### 読む文章
-.-.-

オジさんの科学

オジさんがオモシロそうだと思った科学ネタを、勝手にお裾分けします。

ナノカーなのだ~

オジさんの科学vol.020 2017年8月号(2017.08.20作成2019.12.09修正)

 今年(2017年)の「インディ500」は、佐藤琢磨が日本人で初めて優勝を飾った。インディ500は世界三大レースのひとつと言われるカーレース。アメリカのインディアナポリスにあるコースを使い、500マイル(約805km)で競う。平均時速は350kmを超える。1911年に始まった歴史あるこのイベントは、アメリカンモータースポーツの典型と言われる。

 

f:id:ya-sone:20191209143138p:plain


 ネイチャーダイジェストの7月号にインディ500とは真逆のレースの記事が載った。世界で初めて行われた世界最短のレースだ。

-.-.-

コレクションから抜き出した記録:
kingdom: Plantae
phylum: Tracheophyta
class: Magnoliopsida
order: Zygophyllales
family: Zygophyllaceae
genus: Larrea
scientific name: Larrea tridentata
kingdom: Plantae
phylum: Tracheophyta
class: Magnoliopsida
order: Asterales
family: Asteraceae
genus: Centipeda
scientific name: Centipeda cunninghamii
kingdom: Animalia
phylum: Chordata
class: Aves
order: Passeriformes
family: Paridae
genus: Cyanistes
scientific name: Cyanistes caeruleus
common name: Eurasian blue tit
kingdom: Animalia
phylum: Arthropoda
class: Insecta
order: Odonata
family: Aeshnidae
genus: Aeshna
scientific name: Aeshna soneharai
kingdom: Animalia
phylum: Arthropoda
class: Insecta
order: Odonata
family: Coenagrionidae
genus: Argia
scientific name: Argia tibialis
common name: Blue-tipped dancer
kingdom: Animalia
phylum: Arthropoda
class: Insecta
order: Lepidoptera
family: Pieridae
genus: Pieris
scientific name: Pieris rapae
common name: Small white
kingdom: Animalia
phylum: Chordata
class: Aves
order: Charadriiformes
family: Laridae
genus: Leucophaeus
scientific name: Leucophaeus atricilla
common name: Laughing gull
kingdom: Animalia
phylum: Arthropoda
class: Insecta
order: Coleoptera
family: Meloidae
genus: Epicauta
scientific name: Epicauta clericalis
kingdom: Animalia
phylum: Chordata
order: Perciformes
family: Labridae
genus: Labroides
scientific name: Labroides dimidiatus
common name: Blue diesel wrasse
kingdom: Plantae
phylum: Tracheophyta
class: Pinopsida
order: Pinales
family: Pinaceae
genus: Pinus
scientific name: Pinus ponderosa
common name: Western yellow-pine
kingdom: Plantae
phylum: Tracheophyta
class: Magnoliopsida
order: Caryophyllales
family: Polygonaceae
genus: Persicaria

-.-.-

### 課題の指示
ナノカーの文章によれば、インディ500は何年に始まったか。

### この課題の解答
1911年。